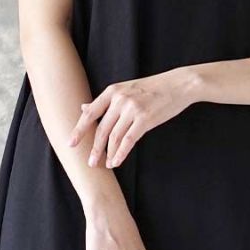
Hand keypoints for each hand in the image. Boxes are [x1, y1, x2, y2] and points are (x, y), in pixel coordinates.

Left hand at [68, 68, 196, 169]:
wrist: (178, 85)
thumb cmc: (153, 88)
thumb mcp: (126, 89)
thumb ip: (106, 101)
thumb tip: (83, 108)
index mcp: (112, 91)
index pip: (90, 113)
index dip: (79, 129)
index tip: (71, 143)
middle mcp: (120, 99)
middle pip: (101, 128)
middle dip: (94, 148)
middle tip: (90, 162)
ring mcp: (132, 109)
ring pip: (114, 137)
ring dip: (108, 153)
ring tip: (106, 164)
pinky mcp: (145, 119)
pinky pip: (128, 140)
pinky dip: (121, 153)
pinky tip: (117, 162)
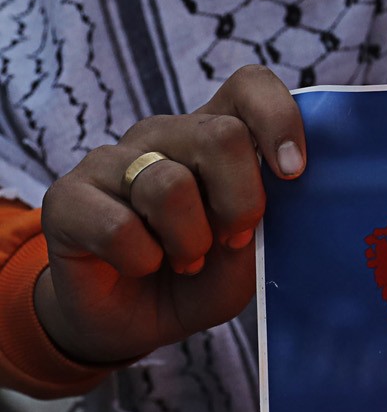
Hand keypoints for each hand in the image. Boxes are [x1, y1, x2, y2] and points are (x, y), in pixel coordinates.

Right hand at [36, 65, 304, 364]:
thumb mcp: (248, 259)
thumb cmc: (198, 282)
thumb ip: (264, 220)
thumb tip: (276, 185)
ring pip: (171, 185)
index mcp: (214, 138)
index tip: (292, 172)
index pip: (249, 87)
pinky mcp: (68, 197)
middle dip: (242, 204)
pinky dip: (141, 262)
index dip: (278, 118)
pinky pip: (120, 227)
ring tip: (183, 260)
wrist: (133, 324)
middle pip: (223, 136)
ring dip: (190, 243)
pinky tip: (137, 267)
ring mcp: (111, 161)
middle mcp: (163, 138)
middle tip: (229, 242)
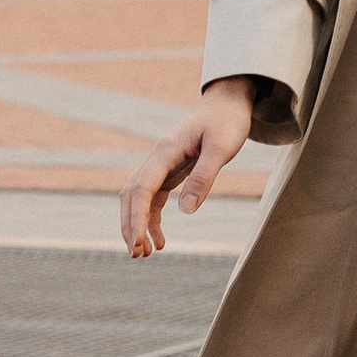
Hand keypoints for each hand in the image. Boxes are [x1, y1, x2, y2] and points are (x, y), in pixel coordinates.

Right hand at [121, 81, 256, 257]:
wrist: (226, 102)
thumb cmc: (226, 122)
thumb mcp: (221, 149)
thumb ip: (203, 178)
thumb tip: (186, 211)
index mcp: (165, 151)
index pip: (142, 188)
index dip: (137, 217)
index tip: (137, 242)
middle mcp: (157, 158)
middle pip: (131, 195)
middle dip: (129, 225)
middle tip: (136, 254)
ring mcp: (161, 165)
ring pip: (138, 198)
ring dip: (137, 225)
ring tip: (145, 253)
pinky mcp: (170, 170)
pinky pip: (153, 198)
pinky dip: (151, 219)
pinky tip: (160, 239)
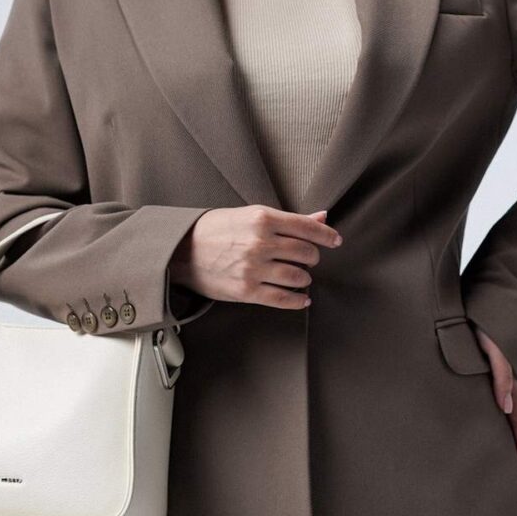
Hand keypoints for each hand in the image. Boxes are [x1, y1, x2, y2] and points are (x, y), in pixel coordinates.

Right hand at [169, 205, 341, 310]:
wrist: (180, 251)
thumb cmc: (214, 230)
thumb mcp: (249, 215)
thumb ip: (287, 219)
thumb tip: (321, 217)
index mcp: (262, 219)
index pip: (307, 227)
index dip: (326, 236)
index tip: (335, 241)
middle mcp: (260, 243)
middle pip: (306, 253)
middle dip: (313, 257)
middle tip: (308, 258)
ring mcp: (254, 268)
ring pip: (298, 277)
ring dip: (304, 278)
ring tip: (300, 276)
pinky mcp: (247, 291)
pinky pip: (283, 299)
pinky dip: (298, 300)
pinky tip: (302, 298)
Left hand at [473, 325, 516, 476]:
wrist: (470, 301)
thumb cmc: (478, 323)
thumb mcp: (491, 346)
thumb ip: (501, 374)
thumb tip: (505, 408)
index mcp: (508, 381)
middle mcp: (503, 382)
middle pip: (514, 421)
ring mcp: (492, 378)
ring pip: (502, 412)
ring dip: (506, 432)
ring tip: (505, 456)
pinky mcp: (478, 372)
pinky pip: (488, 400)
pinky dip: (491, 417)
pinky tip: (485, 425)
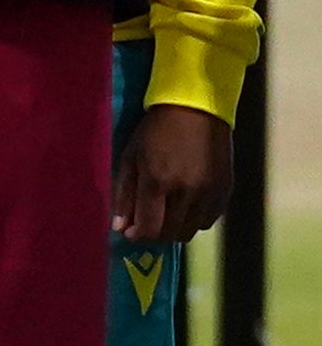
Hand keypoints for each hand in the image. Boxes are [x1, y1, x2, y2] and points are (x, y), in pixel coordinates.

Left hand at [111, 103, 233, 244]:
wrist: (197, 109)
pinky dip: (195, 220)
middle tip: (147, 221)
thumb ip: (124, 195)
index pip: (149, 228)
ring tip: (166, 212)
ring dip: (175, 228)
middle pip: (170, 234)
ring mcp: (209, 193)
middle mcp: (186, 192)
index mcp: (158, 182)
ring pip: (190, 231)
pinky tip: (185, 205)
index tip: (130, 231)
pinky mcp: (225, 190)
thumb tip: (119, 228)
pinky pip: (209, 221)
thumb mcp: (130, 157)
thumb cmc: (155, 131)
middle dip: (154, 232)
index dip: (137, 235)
---
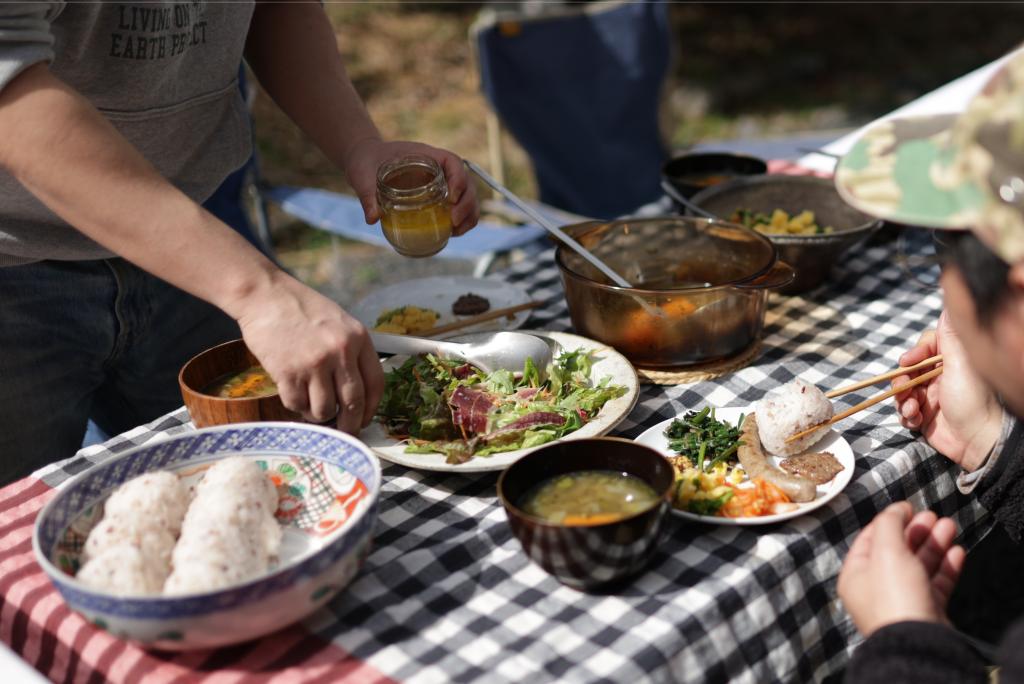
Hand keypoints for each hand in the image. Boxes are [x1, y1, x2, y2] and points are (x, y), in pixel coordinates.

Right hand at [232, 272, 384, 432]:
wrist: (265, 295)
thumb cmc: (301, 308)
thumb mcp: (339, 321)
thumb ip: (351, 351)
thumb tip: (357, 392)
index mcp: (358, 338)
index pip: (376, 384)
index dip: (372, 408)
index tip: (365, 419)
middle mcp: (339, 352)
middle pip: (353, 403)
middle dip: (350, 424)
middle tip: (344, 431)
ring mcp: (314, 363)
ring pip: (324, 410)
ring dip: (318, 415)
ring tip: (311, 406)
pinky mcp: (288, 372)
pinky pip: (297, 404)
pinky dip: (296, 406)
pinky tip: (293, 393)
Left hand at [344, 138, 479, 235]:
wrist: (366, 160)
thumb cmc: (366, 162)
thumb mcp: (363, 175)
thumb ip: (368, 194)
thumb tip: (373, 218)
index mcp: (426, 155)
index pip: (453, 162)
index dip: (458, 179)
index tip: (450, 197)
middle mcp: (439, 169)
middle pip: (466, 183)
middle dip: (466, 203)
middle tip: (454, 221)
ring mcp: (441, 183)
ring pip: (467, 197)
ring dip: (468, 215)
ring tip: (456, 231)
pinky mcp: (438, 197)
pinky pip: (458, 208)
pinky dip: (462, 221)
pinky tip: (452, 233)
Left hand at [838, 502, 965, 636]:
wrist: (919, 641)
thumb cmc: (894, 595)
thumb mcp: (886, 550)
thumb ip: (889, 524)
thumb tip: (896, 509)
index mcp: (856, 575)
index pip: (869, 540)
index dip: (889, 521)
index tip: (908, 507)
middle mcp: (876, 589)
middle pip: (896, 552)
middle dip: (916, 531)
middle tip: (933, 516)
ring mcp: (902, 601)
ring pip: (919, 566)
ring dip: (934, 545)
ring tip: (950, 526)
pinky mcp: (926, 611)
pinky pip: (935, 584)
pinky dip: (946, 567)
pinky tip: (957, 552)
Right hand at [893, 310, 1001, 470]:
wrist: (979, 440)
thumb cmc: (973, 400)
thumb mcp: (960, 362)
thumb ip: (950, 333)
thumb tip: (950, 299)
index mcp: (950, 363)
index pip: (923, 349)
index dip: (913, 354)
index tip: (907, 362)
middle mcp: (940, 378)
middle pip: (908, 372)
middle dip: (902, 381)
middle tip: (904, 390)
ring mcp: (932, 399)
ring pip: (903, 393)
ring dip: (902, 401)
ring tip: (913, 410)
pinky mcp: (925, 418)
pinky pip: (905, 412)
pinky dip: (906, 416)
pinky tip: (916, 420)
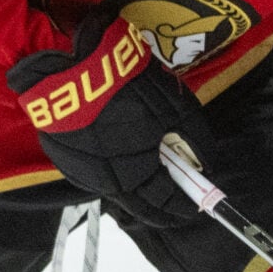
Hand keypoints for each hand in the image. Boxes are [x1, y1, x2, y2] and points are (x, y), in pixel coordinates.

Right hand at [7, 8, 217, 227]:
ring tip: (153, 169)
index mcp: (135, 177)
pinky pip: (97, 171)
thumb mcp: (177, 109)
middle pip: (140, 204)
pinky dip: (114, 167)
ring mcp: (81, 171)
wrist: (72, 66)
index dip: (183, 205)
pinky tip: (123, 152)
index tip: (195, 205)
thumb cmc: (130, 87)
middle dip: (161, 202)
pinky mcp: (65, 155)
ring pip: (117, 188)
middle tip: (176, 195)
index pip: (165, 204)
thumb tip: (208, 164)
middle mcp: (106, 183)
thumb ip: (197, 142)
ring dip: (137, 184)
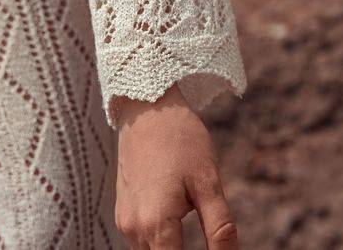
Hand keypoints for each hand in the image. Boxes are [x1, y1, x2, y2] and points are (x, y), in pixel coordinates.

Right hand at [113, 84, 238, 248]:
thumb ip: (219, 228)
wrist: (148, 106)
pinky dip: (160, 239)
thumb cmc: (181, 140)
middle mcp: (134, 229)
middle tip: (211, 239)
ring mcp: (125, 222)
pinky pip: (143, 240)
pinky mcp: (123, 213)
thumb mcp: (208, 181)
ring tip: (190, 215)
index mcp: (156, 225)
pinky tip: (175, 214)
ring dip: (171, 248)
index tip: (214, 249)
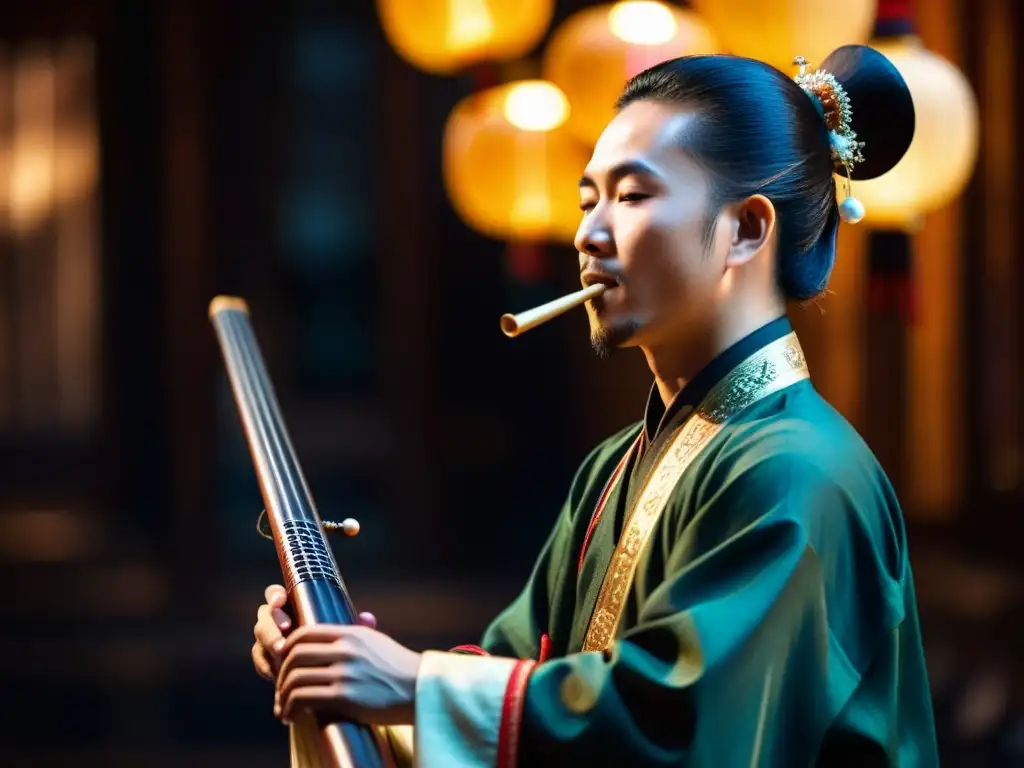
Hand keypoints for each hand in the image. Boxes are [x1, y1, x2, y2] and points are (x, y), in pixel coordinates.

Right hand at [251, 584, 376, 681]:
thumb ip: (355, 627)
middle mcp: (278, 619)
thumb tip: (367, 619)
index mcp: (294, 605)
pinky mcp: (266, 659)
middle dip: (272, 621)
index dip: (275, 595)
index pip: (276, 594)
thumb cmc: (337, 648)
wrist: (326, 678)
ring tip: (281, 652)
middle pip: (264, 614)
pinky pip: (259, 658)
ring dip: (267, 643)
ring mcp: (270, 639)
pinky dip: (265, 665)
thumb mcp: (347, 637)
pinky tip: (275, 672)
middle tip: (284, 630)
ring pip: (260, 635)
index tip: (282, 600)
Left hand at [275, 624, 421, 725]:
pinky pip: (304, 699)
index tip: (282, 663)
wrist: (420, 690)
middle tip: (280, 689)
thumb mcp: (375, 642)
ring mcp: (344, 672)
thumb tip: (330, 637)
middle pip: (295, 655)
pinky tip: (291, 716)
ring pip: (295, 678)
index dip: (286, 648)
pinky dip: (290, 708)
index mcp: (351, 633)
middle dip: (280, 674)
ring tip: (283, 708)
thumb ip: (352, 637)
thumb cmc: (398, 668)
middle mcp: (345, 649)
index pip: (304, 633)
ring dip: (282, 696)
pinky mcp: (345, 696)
...
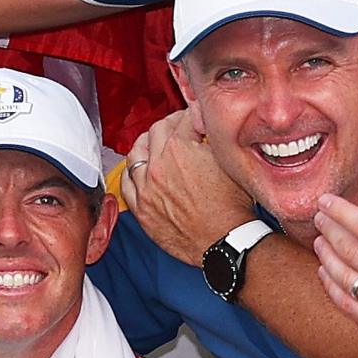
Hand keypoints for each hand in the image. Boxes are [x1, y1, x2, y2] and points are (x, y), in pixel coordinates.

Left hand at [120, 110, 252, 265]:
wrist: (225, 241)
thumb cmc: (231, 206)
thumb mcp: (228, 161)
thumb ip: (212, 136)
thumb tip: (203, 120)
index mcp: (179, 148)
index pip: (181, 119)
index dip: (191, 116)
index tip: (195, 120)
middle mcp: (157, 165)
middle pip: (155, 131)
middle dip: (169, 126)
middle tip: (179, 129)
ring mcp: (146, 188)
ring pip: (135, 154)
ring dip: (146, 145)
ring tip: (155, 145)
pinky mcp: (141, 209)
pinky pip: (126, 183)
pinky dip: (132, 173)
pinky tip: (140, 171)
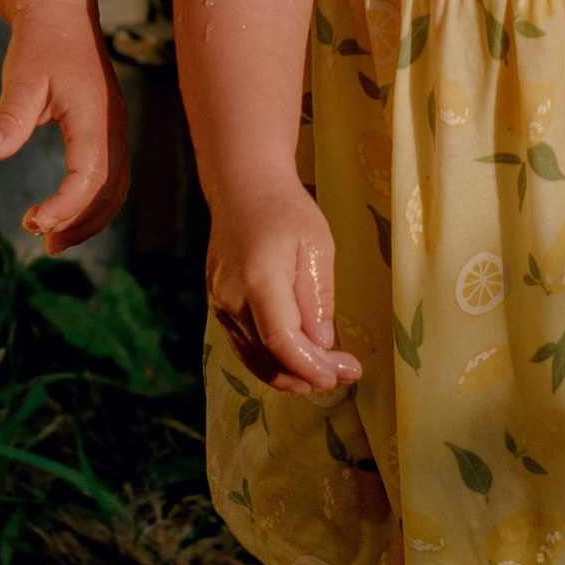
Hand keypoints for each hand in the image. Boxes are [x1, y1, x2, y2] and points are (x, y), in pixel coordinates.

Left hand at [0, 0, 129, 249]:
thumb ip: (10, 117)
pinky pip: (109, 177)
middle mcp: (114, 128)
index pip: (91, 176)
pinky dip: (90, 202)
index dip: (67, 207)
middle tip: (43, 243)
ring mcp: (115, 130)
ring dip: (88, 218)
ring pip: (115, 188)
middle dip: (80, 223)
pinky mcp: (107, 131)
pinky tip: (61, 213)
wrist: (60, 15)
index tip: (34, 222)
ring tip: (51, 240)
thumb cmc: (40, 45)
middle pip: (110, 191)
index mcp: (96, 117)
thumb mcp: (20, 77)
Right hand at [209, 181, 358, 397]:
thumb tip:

How to complete this task — Going through the material above, work out how many lines contain the string "Left" and give only that figure.

Solution to this exercise — 8